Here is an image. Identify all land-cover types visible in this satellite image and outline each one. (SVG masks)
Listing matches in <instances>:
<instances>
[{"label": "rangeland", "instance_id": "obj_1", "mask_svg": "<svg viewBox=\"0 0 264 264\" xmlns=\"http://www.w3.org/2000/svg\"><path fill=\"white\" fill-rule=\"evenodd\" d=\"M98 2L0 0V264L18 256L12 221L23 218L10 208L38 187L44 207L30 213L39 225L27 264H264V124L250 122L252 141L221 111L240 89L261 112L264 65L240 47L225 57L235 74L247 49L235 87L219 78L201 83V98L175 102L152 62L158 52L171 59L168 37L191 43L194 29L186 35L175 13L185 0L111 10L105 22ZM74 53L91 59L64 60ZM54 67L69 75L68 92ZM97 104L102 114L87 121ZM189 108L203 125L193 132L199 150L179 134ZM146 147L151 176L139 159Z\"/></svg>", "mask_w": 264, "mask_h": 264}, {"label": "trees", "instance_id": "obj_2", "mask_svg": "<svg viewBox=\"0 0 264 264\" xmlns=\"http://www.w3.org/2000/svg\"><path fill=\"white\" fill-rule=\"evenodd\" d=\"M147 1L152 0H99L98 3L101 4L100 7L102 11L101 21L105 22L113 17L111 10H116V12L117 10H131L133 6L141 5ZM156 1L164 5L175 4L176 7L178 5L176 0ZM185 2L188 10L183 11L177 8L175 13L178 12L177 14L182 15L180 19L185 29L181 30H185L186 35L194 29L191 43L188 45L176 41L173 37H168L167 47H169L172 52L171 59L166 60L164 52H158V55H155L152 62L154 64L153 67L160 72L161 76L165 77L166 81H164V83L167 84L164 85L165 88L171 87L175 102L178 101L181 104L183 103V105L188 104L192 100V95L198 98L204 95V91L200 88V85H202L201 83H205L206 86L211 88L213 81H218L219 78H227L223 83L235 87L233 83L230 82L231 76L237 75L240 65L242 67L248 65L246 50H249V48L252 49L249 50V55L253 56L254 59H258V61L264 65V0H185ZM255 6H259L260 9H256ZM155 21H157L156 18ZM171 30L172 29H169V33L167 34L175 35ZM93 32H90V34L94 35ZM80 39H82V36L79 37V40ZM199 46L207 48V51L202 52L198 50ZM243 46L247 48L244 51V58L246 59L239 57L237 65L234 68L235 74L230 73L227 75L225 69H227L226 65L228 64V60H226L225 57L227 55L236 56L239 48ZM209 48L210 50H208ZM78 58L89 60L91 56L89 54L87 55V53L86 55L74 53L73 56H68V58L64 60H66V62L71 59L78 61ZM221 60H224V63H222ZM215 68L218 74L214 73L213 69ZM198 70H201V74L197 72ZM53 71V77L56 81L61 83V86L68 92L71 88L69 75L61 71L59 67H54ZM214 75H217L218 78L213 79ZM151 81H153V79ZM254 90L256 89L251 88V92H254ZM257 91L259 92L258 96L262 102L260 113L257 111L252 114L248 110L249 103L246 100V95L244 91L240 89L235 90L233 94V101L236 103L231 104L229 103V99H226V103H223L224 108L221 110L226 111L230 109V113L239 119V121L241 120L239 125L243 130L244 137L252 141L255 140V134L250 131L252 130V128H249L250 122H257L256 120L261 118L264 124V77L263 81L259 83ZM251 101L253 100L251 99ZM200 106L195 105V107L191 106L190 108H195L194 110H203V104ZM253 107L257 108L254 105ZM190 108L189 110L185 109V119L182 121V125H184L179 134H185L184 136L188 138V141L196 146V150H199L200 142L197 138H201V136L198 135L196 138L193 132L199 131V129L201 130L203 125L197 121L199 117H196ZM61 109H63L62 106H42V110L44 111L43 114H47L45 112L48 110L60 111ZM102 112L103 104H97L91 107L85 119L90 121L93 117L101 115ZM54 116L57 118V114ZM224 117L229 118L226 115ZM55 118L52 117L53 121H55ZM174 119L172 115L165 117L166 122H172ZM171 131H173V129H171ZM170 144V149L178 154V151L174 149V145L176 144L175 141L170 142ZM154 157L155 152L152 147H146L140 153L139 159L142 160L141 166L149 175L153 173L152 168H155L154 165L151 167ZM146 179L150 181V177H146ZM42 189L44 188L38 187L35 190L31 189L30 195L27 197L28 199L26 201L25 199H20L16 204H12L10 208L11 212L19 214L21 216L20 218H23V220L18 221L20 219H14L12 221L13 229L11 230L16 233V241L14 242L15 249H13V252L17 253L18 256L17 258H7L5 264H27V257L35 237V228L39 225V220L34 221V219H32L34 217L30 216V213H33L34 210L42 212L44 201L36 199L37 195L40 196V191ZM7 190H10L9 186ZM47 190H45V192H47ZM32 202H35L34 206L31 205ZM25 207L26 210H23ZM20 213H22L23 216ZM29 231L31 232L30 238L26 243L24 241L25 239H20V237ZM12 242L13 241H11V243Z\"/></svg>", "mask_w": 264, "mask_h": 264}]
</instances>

+++

_Exercise aim_
Transcribe the material above in its entirety. Match it exactly.

_Output of the exercise_
Here is an image. Identify all land-cover types visible in this satellite image and outline each one. (SVG masks)
Listing matches in <instances>:
<instances>
[{"label": "rangeland", "instance_id": "obj_1", "mask_svg": "<svg viewBox=\"0 0 264 264\" xmlns=\"http://www.w3.org/2000/svg\"><path fill=\"white\" fill-rule=\"evenodd\" d=\"M98 2L0 0V264L18 256L12 221L23 218L10 208L38 187L44 207L30 213L39 225L27 264H264V124L250 122L252 141L221 111L240 89L261 112L264 65L240 47L225 57L235 74L247 49L235 87L219 78L201 83V98L175 102L152 62L158 52L171 59L168 37L191 43L194 29L186 35L175 13L185 0L111 10L105 22ZM74 53L91 59L64 60ZM54 67L69 75L68 92ZM97 104L102 114L87 121ZM189 108L203 125L193 132L199 150L179 134ZM146 147L151 176L139 159Z\"/></svg>", "mask_w": 264, "mask_h": 264}, {"label": "trees", "instance_id": "obj_2", "mask_svg": "<svg viewBox=\"0 0 264 264\" xmlns=\"http://www.w3.org/2000/svg\"><path fill=\"white\" fill-rule=\"evenodd\" d=\"M147 1L152 0H99L98 3L101 4L100 7L102 11L101 21L105 22L113 17L111 10H116V12L117 10H131L133 6L141 5ZM156 1L164 5L175 4L176 7L178 5L176 0ZM185 2L188 10L183 11L177 8L175 13L178 12L177 14L182 15L180 19L185 29L181 30H185L186 35L194 29L191 43L188 45L176 41L173 37H168L167 47H169L172 52L171 59L166 60L164 52H158V55H155L152 62L154 64L153 67L160 72L161 76L165 77L166 81H164V83L167 84L164 85L165 88L171 87L175 102L178 101L181 104L183 103V105L188 104L192 100V95L198 98L204 95V91L200 88V85H202L201 83H205L206 86L211 88L213 81H218L219 78H227L223 83L235 87L233 83L230 82L231 76L237 75L240 65L242 67L248 65L246 50H249V48L252 49L249 50V55L253 56L254 59H258V61L264 65V0H185ZM255 6H259L260 9H256ZM155 21H157L156 18ZM171 30L172 29H169V33L167 34L175 35ZM93 32H90V34L94 35ZM80 39H82V36L79 37V40ZM199 46L207 48V51L202 52L198 50ZM243 46L247 48L244 51V58L246 59L239 57L237 65L234 68L235 74L230 73L227 75L225 69H227L226 65L228 64V60H226L225 57L227 55L236 56L239 48ZM209 48L210 50H208ZM78 58L89 60L91 56L89 54L87 55V53L86 55L74 53L73 56H68V58L64 60H66V62L71 59L78 61ZM221 60H224V63H222ZM215 68L218 74L214 73L213 69ZM198 70H201V74L197 72ZM53 71V77L56 81L61 83V86L68 92L71 88L69 75L61 71L59 67H54ZM214 75H217L218 78L213 79ZM151 81H153V79ZM254 90L256 89L251 88V92H254ZM257 91L259 92L258 96L262 102L260 113L257 111L252 114L248 110L249 103L246 100V95L244 91L240 89L235 90L233 94V101L236 103L231 104L229 103V99H226V103H223L224 108L221 110L226 111L230 109V113L239 119V121L241 120L239 125L243 130L244 137L252 141L255 140V134L250 131L252 130V128H249L250 122H257L256 120L261 118L264 124V77L263 81L259 83ZM251 101L253 100L251 99ZM200 106L195 105V107L191 106L190 108H195L194 110H203V104ZM253 107L257 108L254 105ZM190 108L189 110L185 109V119L182 121V125H184L179 134H185L184 136L188 138V141L196 146V150H199L200 142L197 138H201V136L198 135L196 138L193 132L199 131V129L201 130L203 125L197 121L199 117H196ZM61 109H63L62 106H42V110L44 111L43 114H47L45 112L48 110L60 111ZM102 112L103 104H97L91 107L85 119L90 121L93 117L101 115ZM54 116L57 118V114ZM224 117L229 118L226 115ZM55 118L52 117L53 121H55ZM174 119L172 115L165 117L166 122H172ZM171 131H173V129H171ZM170 144V149L178 154V151L174 149V145L176 144L175 141L170 142ZM154 157L155 152L152 147H146L140 153L139 159L142 160L141 166L149 175L153 173L152 168H155L154 165L151 167ZM146 179L150 181V177H146ZM42 189L44 188L38 187L35 190L31 189L30 195L27 197L28 199L26 201L25 199H20L16 204H12L10 208L11 212L19 214L21 216L20 218H23V220L18 221L20 219H14L12 221L13 229L11 230L16 233V241L14 242L15 249H13V252L17 253L18 256L17 258H7L5 264H27V257L35 237V228L39 225V220L34 221V219H32L34 217L30 216V213H33L34 210L42 212L44 201L36 199L37 195L40 196V191ZM7 190H10L9 186ZM47 190H45V192H47ZM32 202H35L34 206L31 205ZM25 207L26 210H23ZM20 213H22L23 216ZM29 231L31 232L30 238L26 243L24 241L25 239H20V237ZM12 242L13 241H11V243Z\"/></svg>", "mask_w": 264, "mask_h": 264}]
</instances>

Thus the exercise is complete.